I do see that the README has this example:

package main

import (
    "fmt"
    "github.com/pemistahl/lingua-go"
)

func main() {
    languages := []lingua.Language{
        lingua.English,
        lingua.French,
        lingua.German,
        lingua.Spanish,
    }

    detector := lingua.NewLanguageDetectorBuilder().
        FromLanguages(languages...).
        Build()

    confidenceValues := detector.ComputeLanguageConfidenceValues("languages are awesome")

    for _, elem := range confidenceValues {
        fmt.Printf("%s: %.2f\n", elem.Language(), elem.Value())
    }

    // Output:
    // English: 1.00
    // French: 0.79
    // German: 0.75
    // Spanish: 0.72
}

But if I do detector.ComputeLanguageConfidenceValues("yo bebo ein large quantity of tasty leche"), English is still going to result in 1.0. How do I get something like a certainty / probability that the text is English? Because 1.0 doesn't seem so helpful in that case.
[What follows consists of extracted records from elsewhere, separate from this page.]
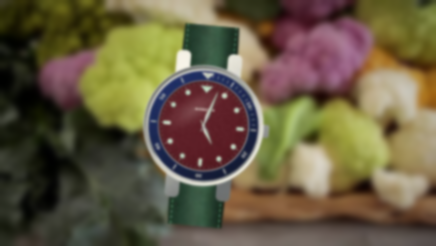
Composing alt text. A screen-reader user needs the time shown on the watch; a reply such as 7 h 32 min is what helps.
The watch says 5 h 03 min
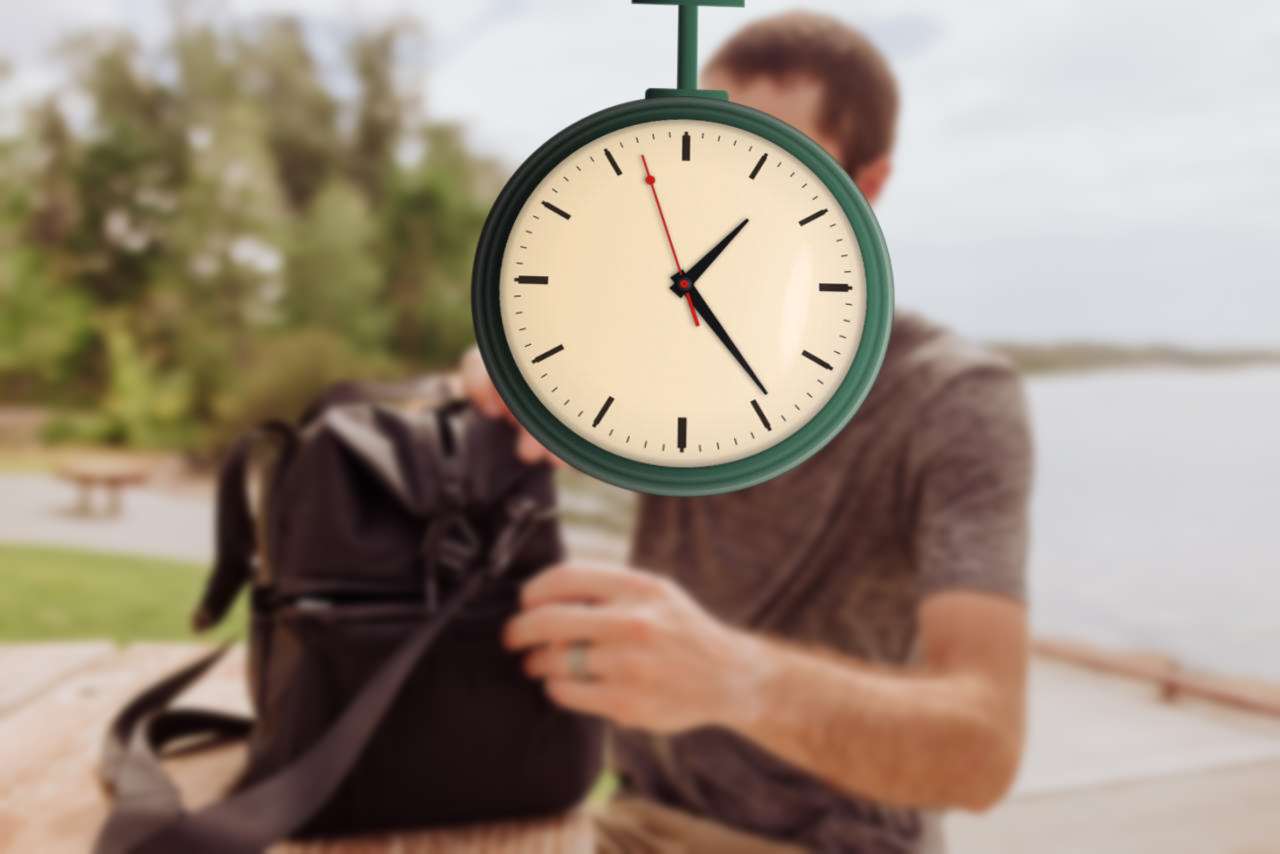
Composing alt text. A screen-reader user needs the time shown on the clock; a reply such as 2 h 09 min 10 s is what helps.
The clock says 1 h 23 min 57 s
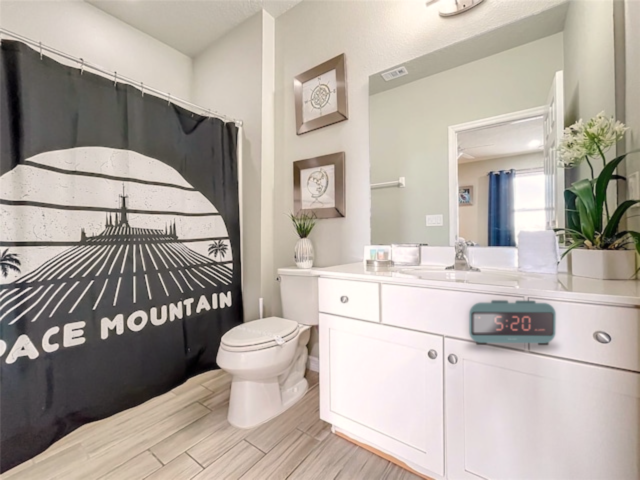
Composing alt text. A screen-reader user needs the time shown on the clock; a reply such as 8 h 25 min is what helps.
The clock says 5 h 20 min
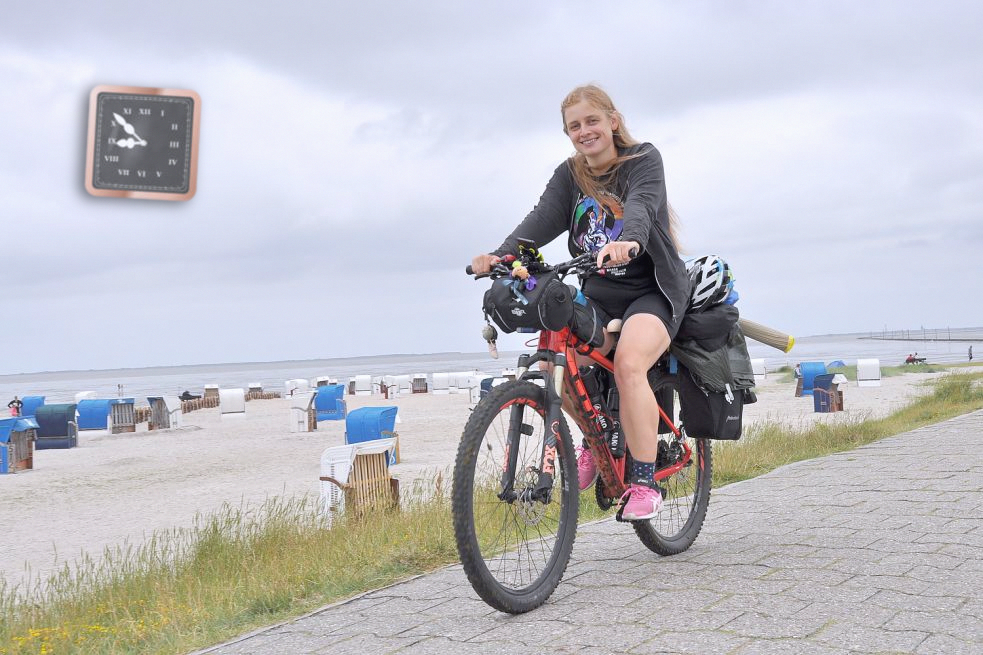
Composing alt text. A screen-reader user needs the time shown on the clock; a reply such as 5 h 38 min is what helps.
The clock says 8 h 52 min
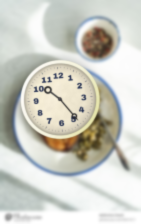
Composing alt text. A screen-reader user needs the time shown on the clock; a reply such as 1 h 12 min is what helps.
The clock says 10 h 24 min
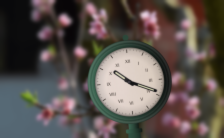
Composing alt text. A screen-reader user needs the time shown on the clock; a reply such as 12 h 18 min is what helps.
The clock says 10 h 19 min
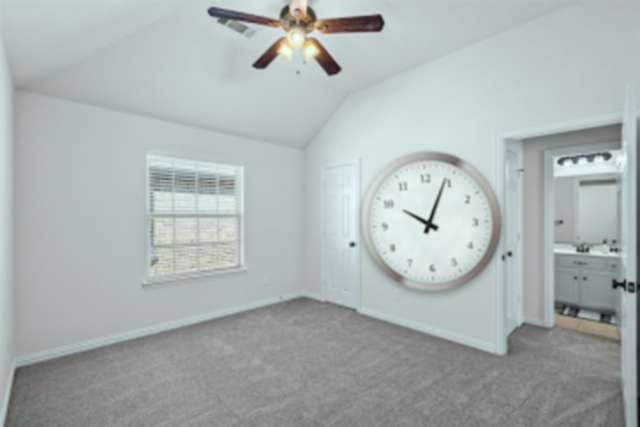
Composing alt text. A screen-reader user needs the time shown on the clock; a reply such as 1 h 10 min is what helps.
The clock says 10 h 04 min
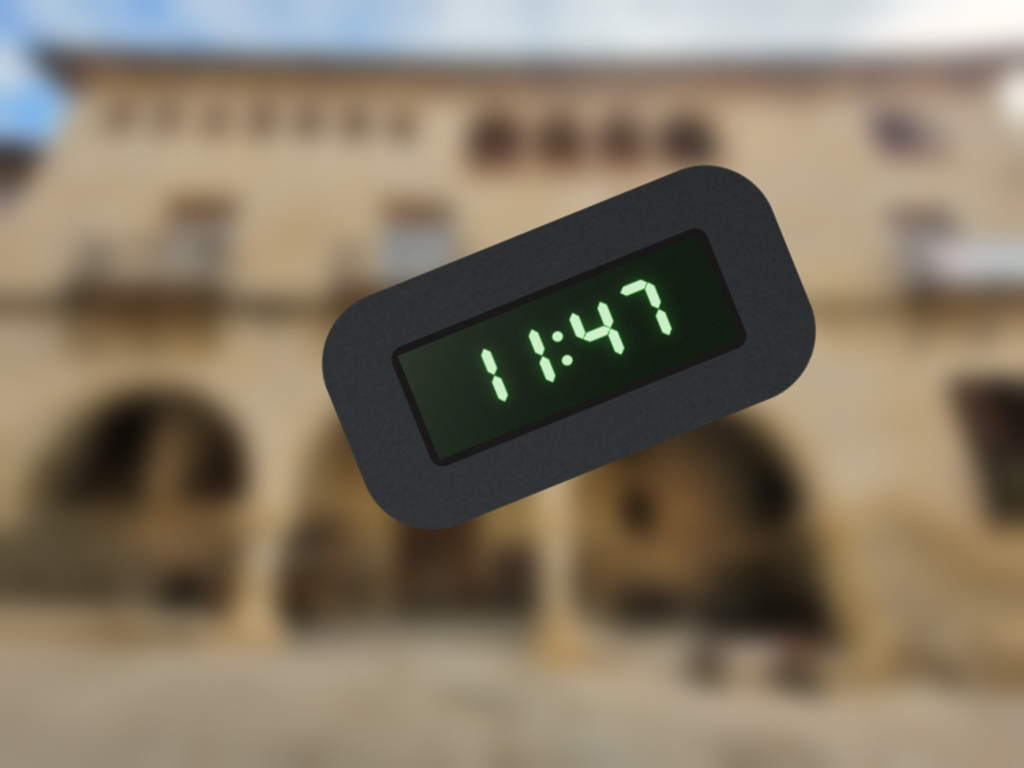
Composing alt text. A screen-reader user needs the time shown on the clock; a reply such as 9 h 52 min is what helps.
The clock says 11 h 47 min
It might just be my lack of math experience, I'm assuming this is possible with the values above in the example, but I don't exactly see how.

pemistahl commented 2 years ago

Hi @BenStigsen, thank you for your request. Currently, only a relative confidence metric has been implemented because it was easier to do than an absolute one which you are requesting. My goal is to implement such a metric for one of the next releases, so please stay tuned. My spare time is pretty limited at the moment, so it may take a while. The library will be improved, that's a promise.

pemistahl commented 1 year ago

@BenStigsen Unfortunately, an absolute confidence metric providing real probabilities is not possible to implement because of how the statistical algorithms work. However, I've reworked the computation of the current confidence metric which applies a more reasonable normalization to the statistical values. Now, the values resemble real probabilities more closely.

In your example above, the values would be translated into the following:

// English: 0.99
// French: 0.32
// German: 0.15
// Spanish: 0.01

Also, there is now the following new method that determines the confidence for a single language:

LanguageDetector.ComputeLanguageConfidence(text string, language Language) float64

I will release v1.1.0 soon which includes these improvements. If you have any feedback, I will be happy to read it. Thank you.

benstigsen commented 1 year ago

Is there any reason why the way I'm currently doing it, wouldn't make it work like percentages? Consider the code below pseudo code.

func sum(arr []float64) float64 {
   res := 0
   for _, v := range arr {
      res += v
   }
   return res
}

confidenceValues := detector.ComputeLanguageConfidenceValues("some text here")
// English: 0.99
// French: 0.32
// German: 0.15
// Spanish: 0.01

// We normalize the values
total := sum(confidenceValues)
for _, elem := range confidenceValues {
  fmt.Printf("%s: %.2f\n", elem.Language(), elem.Value() / total)
}
// English: 0.67
// French: 0.21
// German: 0.10
// Spanish: 0.00

pemistahl commented 1 year ago

What you are doing there is complete nonsense. You are trying to normalize values which have been normalized already. The values that are returned by the library are supposed to be treated as percentages.

The statistical model in my library is based on a lot of conditional probabilities which are summed up in log space because multiplying the original numbers would result in numerical underflow. You could convert the sums back to linear space by taking the exponent of the number but that would result in extremely small numbers which are not suitable for a confidence metric. That is why I apply min-max normalization to the log numbers which is the perfect fit here to make the values comparable and to provide a confidence metric users can work with.